Today in CS362: Fun with Grammars
ADMIN
[bcdf]
Question d: How do I do "strings of digits with no
repetitions?"
Alternate: How do I approach the problem?
* Start with a simpler alphabet (e.g., 1-3 rather than 0-9)
* Look at all the cases
+ Length
+ Starting digit
+ Repeated digit
+ ...
* Name regular expressions
* Think about characteristics
+ Maximum length
Question f: Even # of 0's and odd # of 1's.
* Use ideas from today's class.
* Name regular expressions and make them recursive
evenodd: (eveneven 1) | (oddodd 0) | ...
eveneven: (evenodd 1) | ...
Quiz: When is tokenizing ambiguous in Pascal?
QUIZ FOR CREDIT ON WEDNESDAY
Question on 3.17: How many accepting states?

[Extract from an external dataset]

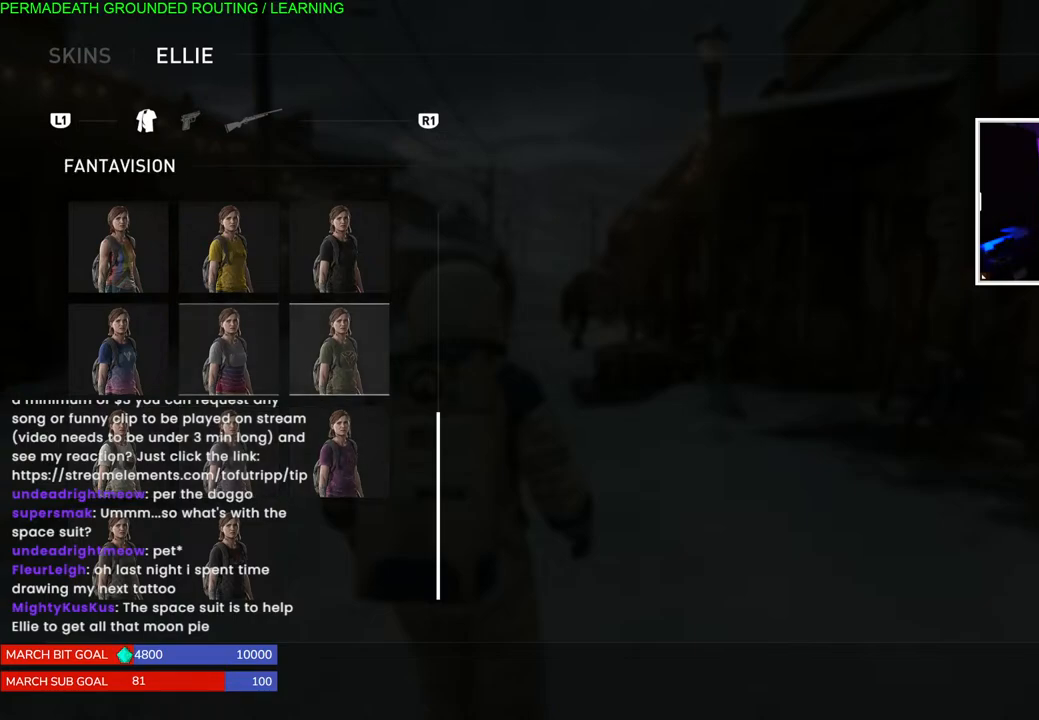
{"buttons": [], "left_stick": "center", "right_stick": "center", "events": [[333, "DPAD_LEFT", "down"], [433, "DPAD_LEFT", "up"]]}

Answer from SamR: (Just one)
ON TO THE TOPIC OF TODAY'S CLASS: GOING BEYOND REGEXPS
Problem: Some fairly simple languages cannot be implemented
with regular expressions or finite automata
Example: "Strings of a's and b's with equal numbers of
a's and b's".
Intuition: Need a way to count. How do you count? Using
states. But you'll run out of states for enough a's or b's.
Theorem: There does not exist a DFA for the language "strings
of a's and b's with equal numbers of a's and b's"
Proof (by contradiction):
* Assume there is a DFA of n states for that language.
* Trace the sequence of states it visits for the string
a^(n+1).
* That sequence must contain a loop. [Pigeonhole principle]
* Formally, delta*(q0,a^i) = delta*(q0,a^j) for some i
and j.
* Observation: delta*(q0,a^ib^i) is an accepting state.
* Hence: delta*(q0,a^jb^i) is an accepting state.
* QED (or, for the computer scientists, CAB)
Larger conclusion: Finite automata fail to work for many
useful languages:
* Matched parentheses
Observation:
* Equal numbers of a's and b's is hard.
* Will always tax memory.
What do we do (about the regexp/fa problem)?
* Need something with a theoretically infinite memory
* But a finite description
Standard model: Grammar
* A whole lot like named regular expressions
* Except that the named expression can be recursive
S : epsilon | (a S b)
Exp: NUMBER | ID | (OP Exp) | (Exp OP Exp) | '(' Exp ')'
Statement : IfStatement | WhileStatement | Assignment | ...
IfStatement : IF Exp THEN Statement ELSE Statement
StatementSeq : Statement | Statement SEMI StatementSeq
FORMAL DEFINITION:
* A grammar is a four-tuple:
+ T, a set of tokens/terminals/symbols (individual
building blocks)
+ N, a set of nonterminals (instructions for building
stuff in the language)
+ S in N, a designated start-symbol
+ P, a function from sequences of terminals and
nonterminals to sequences of terminals and nonterminals
A string, str, in T*, is in the language of a grammar,
G, (the language
is L(G))
if
Start with S, repeatedly apply rules from P and end up
with str.
Useful for membership testing and for generation.
Questions for the theoretician:
* Are there times I want more than one thing on the left?
* Do I gain anything from putting more than one thing on the
left?
Questions for the hacker:
* Can I build efficient programs that check membership from
these nondeterministic-seeming descriptions?